We tried your suggestion and set the Response.Charset = Nothing (vb.net). Unfortunately, this didn't correct the issue for us.
Thanks for your input, and hopefully it helped someone else.
Even I have faced similar when I have upgraded my adobe to 9.4.2 version. I was creating pdfs on the fly by writing to the response stream directly in the java servlet. Adding the line response.reset() before populating the response headers and content had solved my issue.
Has there been any response from Adobe on this? Upgrading to Adobe Reader X isn't an option for us and we have external customers that were once working (9.4.1) and are now broken (9.4.2). Adobe pushed an update via their automatic updater that broke these clients. Does Adobe intend to fix them?
Internally, we are using the MIME\Database Content reg hack mentioned above and have our internal customers working but, I cannot suggest that to my external customers without Adobe's support. Even moreso, I cannot recommend that my external customers upgrade to Reader X.
Adobe - You broke these machines via Auto-updates. Please address the issue.
We have looked into this issue and have been unable to reproduce this in-house, We've created an internal web server that returns the MIME type "application/pdf;charset=UTF-8" for PDFs, and Reader 9.4.2 on all our machines, all our OS versions and IE versions, works just fine with that server.
Do you have a URL and/or login we can use on your site to try to reproduce this?

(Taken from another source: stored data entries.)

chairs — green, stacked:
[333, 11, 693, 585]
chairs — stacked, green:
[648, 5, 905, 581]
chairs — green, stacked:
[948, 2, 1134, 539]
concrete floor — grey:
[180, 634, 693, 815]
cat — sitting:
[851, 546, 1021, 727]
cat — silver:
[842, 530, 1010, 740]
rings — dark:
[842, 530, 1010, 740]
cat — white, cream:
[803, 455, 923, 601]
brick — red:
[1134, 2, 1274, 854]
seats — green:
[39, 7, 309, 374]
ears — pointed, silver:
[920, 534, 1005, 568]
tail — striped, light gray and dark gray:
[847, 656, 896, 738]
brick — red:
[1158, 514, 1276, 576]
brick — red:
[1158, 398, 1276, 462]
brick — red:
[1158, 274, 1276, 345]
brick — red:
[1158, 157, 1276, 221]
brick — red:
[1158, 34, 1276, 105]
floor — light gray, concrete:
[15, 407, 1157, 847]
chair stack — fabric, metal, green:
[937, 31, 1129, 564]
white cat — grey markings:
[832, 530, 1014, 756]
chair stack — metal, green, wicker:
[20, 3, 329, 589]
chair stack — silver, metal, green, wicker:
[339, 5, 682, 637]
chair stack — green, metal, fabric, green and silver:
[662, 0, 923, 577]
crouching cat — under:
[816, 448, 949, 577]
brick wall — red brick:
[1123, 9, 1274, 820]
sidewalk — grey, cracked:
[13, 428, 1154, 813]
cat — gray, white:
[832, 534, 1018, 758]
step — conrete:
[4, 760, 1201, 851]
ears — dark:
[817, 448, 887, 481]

@BrowserPDFMan - are you Adobe Support? If not, thanks for taking the time to try to repro it.
We are using a 3rd-party web site which I won't mention on this forum. However, if you'd like to try to repro - our URL uses the following charset:
Internally, we are able to get our AR942 users running the streamed PDFs by applying this reg hit (mentioned above in the forum thx to RStoddart)
For obvious reasons, we don't want to have to ask our customers to apply the above reg hack. It would be better to fix the broken AR942.